Todo ese paraíso de políticos está en peligro porque los partidos están perdiendo por goleada la batalla en las redes sociales, donde la protesta ciudadana y la crítica a los abusos de la clase política no paran de crecer. El pueblo se ha refugiado en las redes y desde allí lanza su protesta y su batalla contra el abuso, la corrupción, la opresión y el saqueo. Los políticos, que ven en peligro su exclusivo "estado de bienestar" están decididos a reventar la protesta de los ciudadanos y están contratando ejércitos de miserables mercenarios que denuncian y reprimen toda expresión crítica o información de denuncia.
Los partidos de izquierda son los que más se resisten a perder los privilegios que se derivan del poder y los que con más virulencia atacan la libertad y la crítica que reina en las redes y en Internet. Están convencidos que esa libertad crítica amenaza su poder y sus privilegios y creen que la opinión que generan Internet es más potente de lo que se cree y amenaza directamente el control que la izquierda posee del pensamiento colectivo y de la información y la cultura en general..
Los trolls han proliferado en España más que ninguna otra profesión, seguidos de los hackers, dedicados a atacar los medios y reductos de la resistencia ciudadana y mediática. Hay trolls mercenarios, pagados, y trolls voluntarios, que realizan su trabajo de demolición por placer, generalmente impulsados por el odio.

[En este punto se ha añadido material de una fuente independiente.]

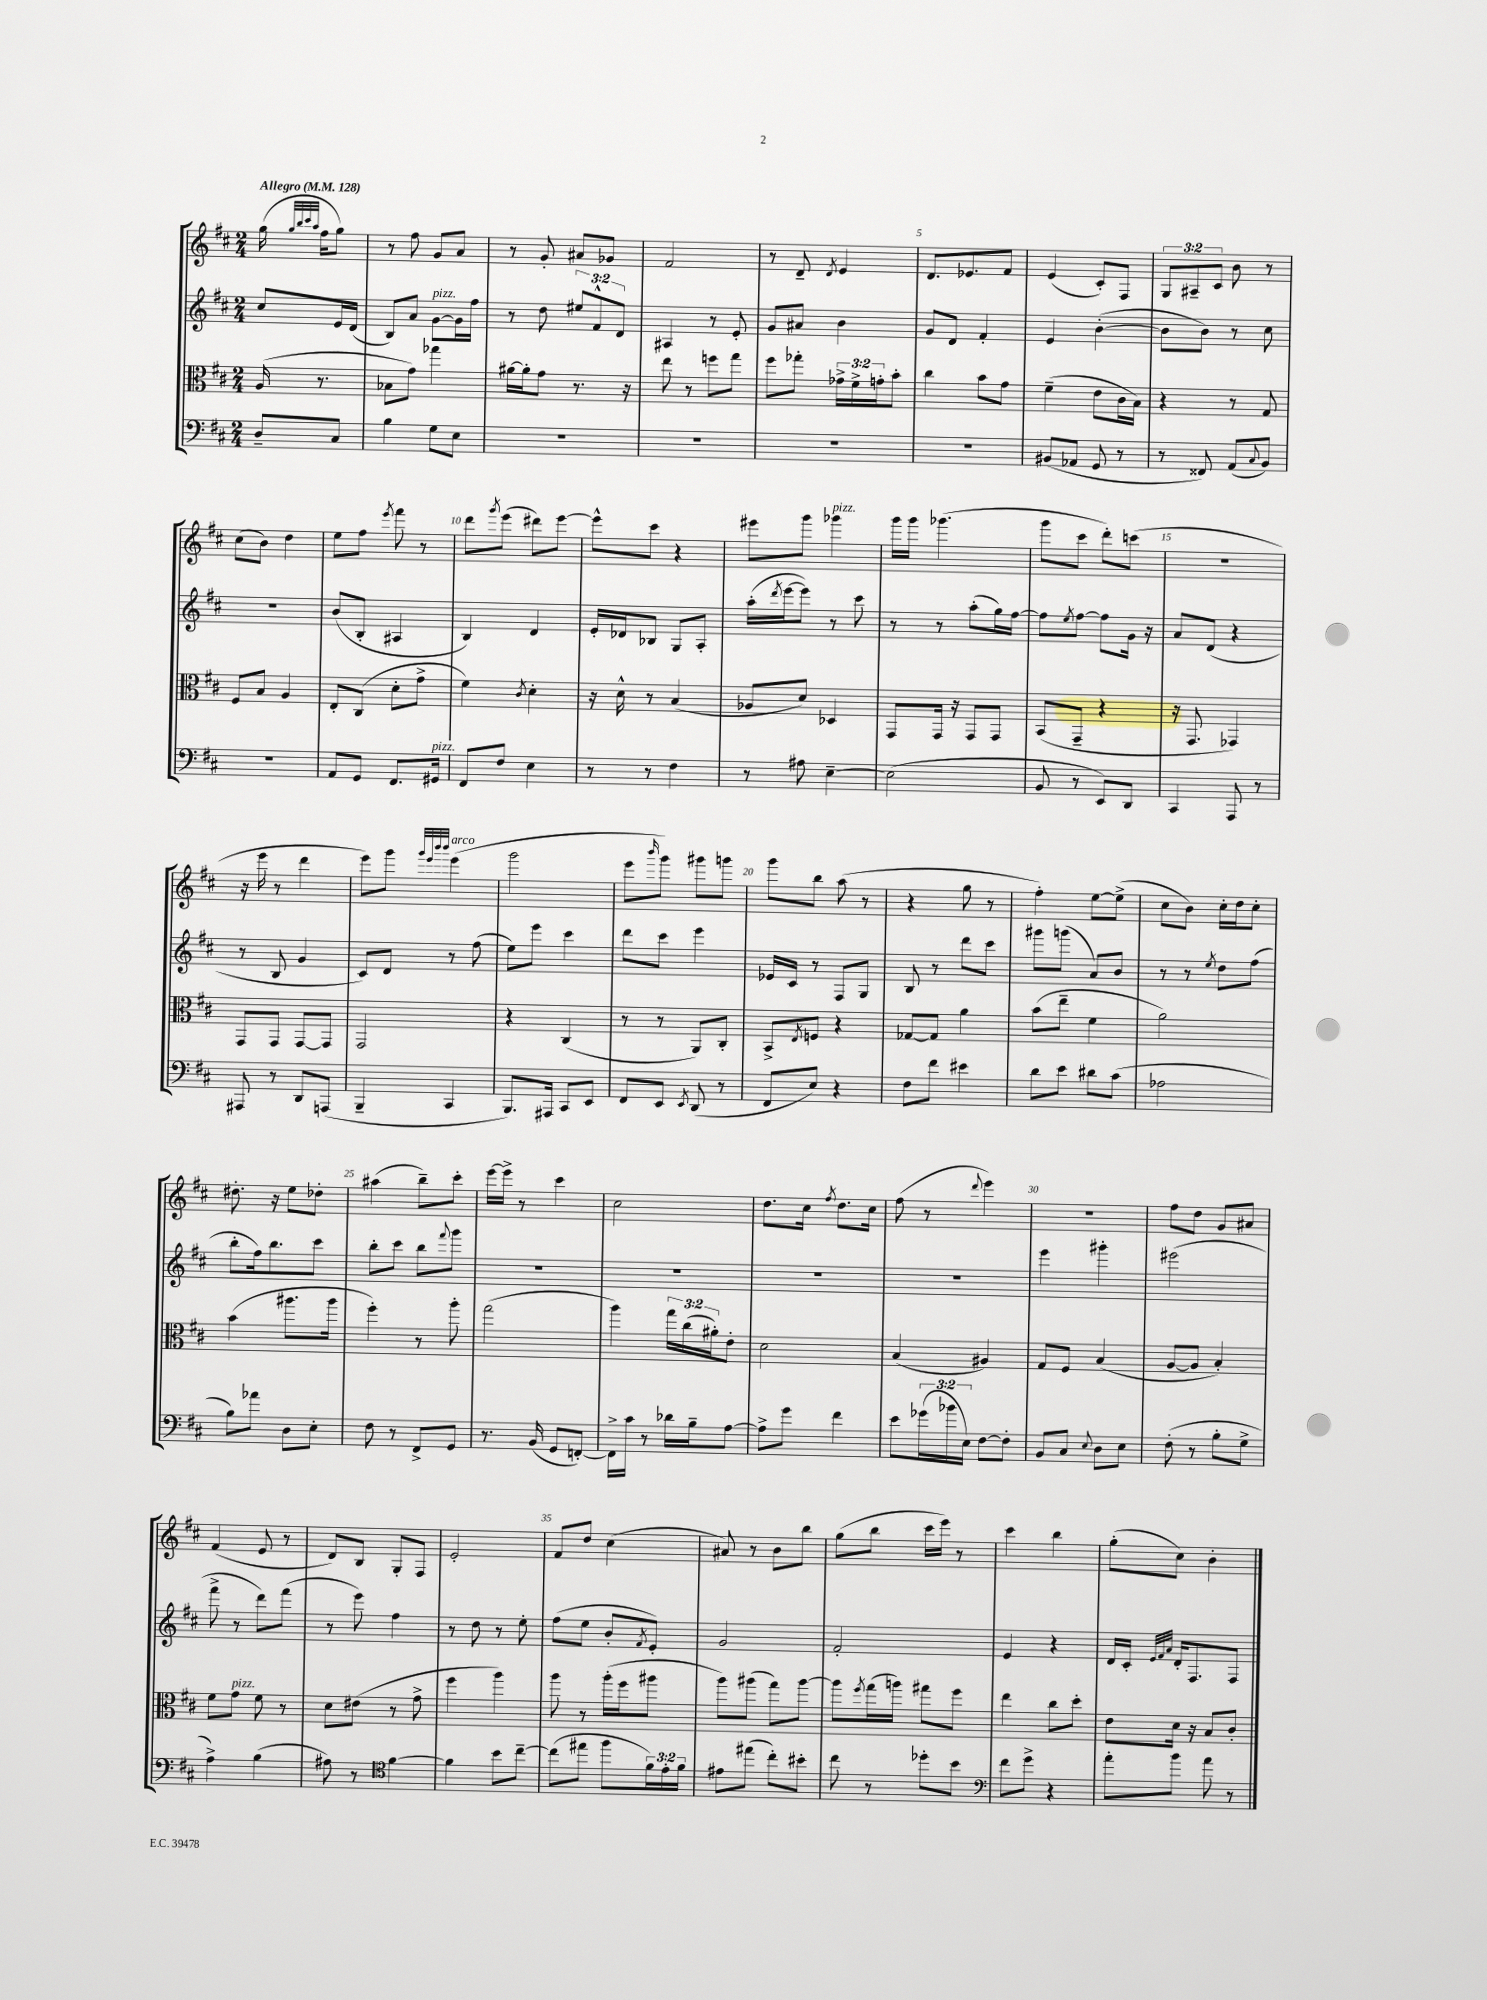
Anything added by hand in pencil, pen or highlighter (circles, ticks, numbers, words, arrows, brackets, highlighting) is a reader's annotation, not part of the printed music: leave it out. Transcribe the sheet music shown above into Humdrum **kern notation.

**kern	**kern	**kern	**kern
*part4	*part3	*part2	*part1
*staff4	*staff3	*staff2	*staff1
*clefF4	*clefC3	*clefG2	*clefG2
*k[f#c#]	*k[f#c#]	*k[f#c#]	*k[f#c#]
*M2/4	*M2/4	*M2/4	*M2/4
*MM128	*MM128	*MM128	*MM128
=	=	=	=
!	!	!	!LO:TX:a:B:t=Allegro
8D~/L	(16A/	8cc#/L	(16gg\
.	.	.	32qqgg/LLL
.	.	.	32qqbb/
.	.	.	32qqccc#/
.	.	.	32qqaa/JJJ
.	8.r	.	16ff#\KL
8C#/J	.	16e/L	8gg\J)
.	.	(16d/JJ	.
=1	=1	=1	=1
4B\	8B-X\L	8B/L)	8r
.	8g\J)	8a/J	8ff#\
!	!	!LO:TX:a:i:t=pizz.	!
8G\L	4gg-X\	[8g\L	8g/L
8E\J	.	16g\L]	8a/J
.	.	16ff#\JJ	.
=2	=2	=2	=2
2r	[16a#X\LL	8r	8r
.	16a#'\J]	.	.
.	8g\J	8dd\	8g'/
.	8.r	12ee#X/L	8a#X/L
.	.	12f#^^/	.
.	.	.	8g-X/J
.	.	12d/J	.
.	16r	.	.
=3	=3	=3	=3
2r	8ee\	4A#X/	2f#/
.	8r	.	.
.	8ffn\L	8r	.
.	8gg\J	8e'/	.
=4	=4	=4	=4
2r	8ff#\L	8g/L	8r
.	8gg-X'\J	8a#X/J	8d~/
.	.	.	8qd/
.	24g-X^\LL	4b\	4e/
.	24f#^\	.	.
.	24gn'\J	.	.
.	8b'\J	.	.
=5	=5	=5	=5
2r	4cc#\	8g/L	8.d/L
.	.	8d/J	.
.	.	.	8.e-X/
.	8b\L	4f#'/	.
.	8g\J	.	8f#/J
=6	=6	=6	=6
(8BB#X/L	(4f#~\	4e/	(4e/
8AA-X/J	.	.	.
8GG/	8e\L	([4b'\	8c#'/L)
8r	16c#\L	.	8F#/J
.	16B\JJ)	.	.
=7	=7	=7	=7
8r	4r	8b\L]	12G/L
.	.	.	12A#X~/
8FF##X/)	.	8b\J)	.
.	.	.	12c#/J
(8AA/L	8r	8r	8b\
8qqC#/	.	.	.
8BB/J)	8G/	8cc#\	8r
!!LO:LB:g=z
=8	=8	=8	=8
2r	8F#/L	2r	(8cc#\L
.	8B/J	.	8b\J)
.	4A/	.	4dd\
=9	=9	=9	=9
8AA/L	8E'/L	(8b/L	8ee\L
8GG/J	(8C#/J	8B'/J	8ff#\J
.	.	.	8qeee/
8.FF#/L	8d'\L	4A#X/	8fff#\
.	8g^\J	.	8r
!LO:TX:a:i:t=pizz.	!	!	!
16GG#X/Jk	.	.	.
=10	=10	=10	=10
8FF#/L	4f#\)	4B/)	8ddd\L
.	.	.	8qggg/
8F#/J	.	.	(8eee\J
.	8qc#/	.	.
4E\	4d'\	4d/	8ddd#X\L)
.	.	.	[8eee\J
=11	=11	=11	=11
8r	16r	16e'/LL	8eee^^\L]
.	16d^^\	16d-X/J	.
8r	8r	8B-X/J	8ccc#\J
4F#\	(4B/	8G/L	4r
.	.	8A'/J	.
=12	=12	=12	=12
8r	8A-X/L	(16aa'\LL	8eee#X\L
.	.	8qddd/	.
.	.	[16eee\J	.
8A#X\	8d/J)	8eee\J])	8ggg\J
!	!	!	!LO:TX:a:i:t=pizz.
[4E~\	4D-X/	8r	4ggg-X\
.	.	8ccc#\	.
=13	=13	=13	=13
(2E\]	8GG/L	8r	16ggg\LL
.	.	.	16ggg\JJ
.	16GG/Jk	8r	(4.ggg-X\
.	16r	.	.
.	8GG/L	(8aa'\L	.
.	8GG/J	16gg\L)	.
.	.	[16ff#\JJ	.
=14	=14	=14	=14
8BB/	(8BB/L	8ff#\L]	8ggg\L
.	.	8qee/	.
8r	8GG~/J	[8ff#\J	8ccc#\J
8EE/L)	4r	8ff#\L]	8ddd'\L)
8DD/J	.	16g\Jk	(8cccn\J
.	.	16r	.
=15	=15	=15	=15
4CC#/	16r	8a/L	2r
.	8.GG/	.	.
.	.	(8d/J	.
8AAA/	4GG-X/)	4r	.
8r	.	.	.
!!LO:LB:g=z
=16	=16	=16	=16
8AAA#X/	8GG/L	8r	16r
.	.	.	16eee\
8r	8GG/J	8B/	8r
8DD/L	[8GG/L	4g/	4ddd\
(8AAAn/J	8GG/J]	.	.
=17	=17	=17	=17
4BBB~/	2GG/	8c#/L)	8eee\L)
.	.	8d/J	8ggg\J
.	.	.	32qqggg/LLL
.	.	.	32qqeee/
.	.	.	32qqbbb/
.	.	.	32qqbbb/JJJ
!	!	!	!LO:TX:a:i:t=arco
4CC#/	.	8r	(4eee\
.	.	(8ff#\	.
=18	=18	=18	=18
8.BBB/L)	4r	8ee\L)	2ggg\
.	.	8eee\J	.
16AAA#X/Jk	.	.	.
8CC#/L	(4C#/	4ccc#\	.
8EE/J	.	.	.
=19	=19	=19	=19
8FF#/L	8r	8ddd\L	8eee\L
.	.	.	16qqbbb/
8EE/J	8r	8ccc#\J	8ggg\J)
8qEE/	.	.	.
(8DD/	8AA/L)	4eee\	8ggg#X\L
8r	8C#'/J	.	8gggn\J
=20	=20	=20	=20
8FF#/L	8BB^/L	16e-X/LL	8ggg\L
.	.	16c#/JJ	.
.	8qE/	.	.
8E/J)	8Fn/J	8r	8bb\J
4r	4r	8F#/L	(8aa\
.	.	8G/J	8r
=21	=21	=21	=21
8F#\L	[8G-X/L	8B/	4r
8f#\J	8G-/J]	8r	.
4e#X\	4a\	8ddd\L	8gg\
.	.	8ccc#\J	8r
=22	=22	=22	=22
8d\L	(8b\L	8ggg#X\L	4ff#'\)
8e\J	8ee~\J	(8gggn\J	.
8d#X\L	4f#\	8a/L)	[8ee\L
(8c#\J	.	8b/J	(8ee^\J]
=23	=23	=23	=23
2A-X\	2a\)	8r	8cc#\L
.	.	8r	8b\J)
.	.	8qee/	.
.	.	8dd\L	16cc#'\LL
.	.	.	16dd\J
.	.	(8ff#\J	8cc#'\J
!!LO:LB:g=z
=24	=24	=24	=24
8B\L)	(4b\	8bb'\L	8.dd#X'\
8a-X\J	.	16ff#\k)	.
.	.	8.bb\	16r
8D\L	8.aa#X\L	.	8ee\L
8E'\J	.	8ccc#\J	8dd-X'\J
.	16aa#\Jk	.	.
=25	=25	=25	=25
8F#\	4ff#'\)	8bb'\L	(4aa#X\
8r	.	8ccc#\J	.
8FF#^/L	8r	8bb\L	8bb~\L)
.	.	8qqfff#/	.
8GG/J	8aa'\	8ggg\J	8ccc#'\J
=26	=26	=26	=26
8.r	(2gg\	2r	[16eee\LL
.	.	.	16eee^\JJ]
.	.	.	8r
(16BB/	.	.	.
8GG/L	.	.	4ccc#\
[8FFn'/J)	.	.	.
=27	=27	=27	=27
16FF^\LL]	4aa\)	2r	2cc#\
16c#\JJ	.	.	.
8r	.	.	.
16d-X\LL	24gg\LL	.	.
.	(24cc#\	.	.
16B~\J	.	.	.
.	24a#X'\J)	.	.
[8A\J	8e'\J	.	.
=28	=28	=28	=28
8A^\L]	2d\	2r	8.dd\L
8g\J	.	.	.
.	.	.	16cc#\Jk
.	.	.	8qff#/
4f#\	.	.	8.dd\L
.	.	.	16cc#\Jk
=29	=29	=29	=29
8e\L	(4B/	2r	(8ff#\
(24g-X\L	.	.	8r
24b-X\	.	.	.
24E\JJ)	.	.	.
.	.	.	8qqddd/
[8F#\L	4A#X/)	.	4eee\)
8F#'\J]	.	.	.
=30	=30	=30	=30
8BB/L	8G/L	4eee\	2r
8C#/J	8F#/J	.	.
8qqE/	.	.	.
8D\L	(4B/	4ggg#X'\	.
8E\J	.	.	.
=31	=31	=31	=31
(8F#'\	[8A/L	(2eee#X\	8ff#\L
8r	8A/J]	.	8dd\J
8B'\L	4B'/)	.	8g/L
8G^\J	.	.	8a#X/J
!!LO:LB:g=z
=32	=32	=32	=32
4A^\)	8f#\L	8fff#^\	(4f#/
!	!LO:TX:a:i:t=pizz.	!	!
.	8g\J	8r	.
(4B\	8f#\	8ddd\L)	8e/
.	8r	(8fff#\J	8r
=33	=33	=33	=33
8A#X\)	8d\L	8r	8d/L)
8r	(8e#X\J	8eee\)	8B/J
*clefC4	*	*	*
[4f#\	8r	4ff#\	8G'/L
.	8g^\	.	8F#/J
=34	=34	=34	=34
4f#\]	4ff#\	8r	2e'/
.	.	8dd\	.
8b\L	4aa\)	8r	.
[8cc#~\J	.	8ee'\	.
=35	=35	=35	=35
(8cc#\L]	8aa\	(8ff#\L	8f#/L
8ee#X\J	8r	8ee\J	8dd/J
8ff#\L	(16aa'\LL	8b'/L	(4cc#\
.	16ff#\J	.	.
.	.	8qf#/	.
24f#\L)	8aa#X\J	8e'/J)	.
24e'\	.	.	.
24f#\JJ	.	.	.
=36	=36	=36	=36
8e#X\L	8aa\L)	2g/	8a#X/)
(8ee#X\J	(8aa#X\J	.	8r
8cc#'\L)	8gg\L)	.	8b\L
8b#X'\J	[8aa#\J	.	8bb\J
=37	=37	=37	=37
8cc#\	8aa#\L]	2f#'/	(8gg\L
.	8qff#/	.	.
8r	(16gg\L	.	8bb\J
.	16aan\JJ)	.	.
8dd-X'\L	8gg#X\L	.	16ccc#\LL
.	.	.	16eee\JJ)
8b\J	8ff#\J	.	8r
=38	=38	=38	=38
*clefF4	*	*	*
8f#\L	4ee\	4e/	4ccc#\
8g^\J	.	.	.
4r	8cc#\L	4r	4bb\
.	8dd'\J	.	.
=39	=39	=39	=39
8a'\L	8e\L	16d/LL	(8gg'\L
.	.	16c#'/JJ	.
.	.	32qqe/LLL	.
.	.	32qqf#/	.
.	.	32qqa/JJJ	.
8b\J	16d\Jk	16d'/KL	8cc#\J)
.	16r	8.F#/	.
8a\	8B/L	.	4b'\
8r	8c#'/J	8F#/J	.
==	==	==	==
*-	*-	*-	*-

Esa labor, verdadera represión de la libertad de expresión y del libre derecho a pensar del ciudadano en democracia, eficaz porque medio como Facebook y otros son permeables y hacen caso a las miles de denuncias de los trolls, cerrando cuentas y limitando las libertades de los usuarios más críticos, constituye hoy una de las mayores vilezas realizados por los políticos españoles, junto con la corrupción y el saqueo.
El independentismo catalán es, junto a los grandes partidos políticos, uno de esos centros que ejercen intensa censura y la represión en las redes, como también lo son las terminales adictas al gobierno de Pedro Sánchez, que incluso pretende aprobar leyes que castiguen a los que defiendan ideas y doctrinas contrarias al pensamiento oficial, todo un rasgo antidemocrático y propio de las tiranías.
Con el dinero de los españoles, el gobierno, los grandes partidos y el independentismo pagan a un ejército de mercenarios dedicados a reprimir y alterar los debates e informaciones críticas con el “proceso”, incluyendo acusaciones y bloqueos. Esa actividad represiva y totalitaria es especialmente intensa en la red Facebook, tal vez porque esa red social tiene una moral más frágil y es más sensible al poder oficial y al dinero públicos que a los derechos del ciudadano.
Estamos hablando de violaciones concretas y directas de la Constitución, perpetradas con impunidad y desde el anonimato por partidos políticos cuya misión teórica es ayudar al ciudadano a ejercer sus derechos y libertades.
Pero la realidad ha evolucionado de manera grotesca y vil, hasta el punto de convertir a muchos los partidos políticos en maquinarias de represión y degradación.
Los trolls, junto con los políticos y los corruptos profesionales, están degradando España y la Justicia hace poco contra esas poderosas fuerzas.
Esa es nuestra sangrante realidad. Ante ese panorama, al ciudadano no va a quedarle otra salida que la rebelión abierta en las calles, el tumulto y la protesta estruendosa. Recordad que cuando eso llegue, la culpa será de los partidos políticos y de sus actividades antidemocráticas, represivas y envilecidas contra el pueblo, la verdad y la justicia.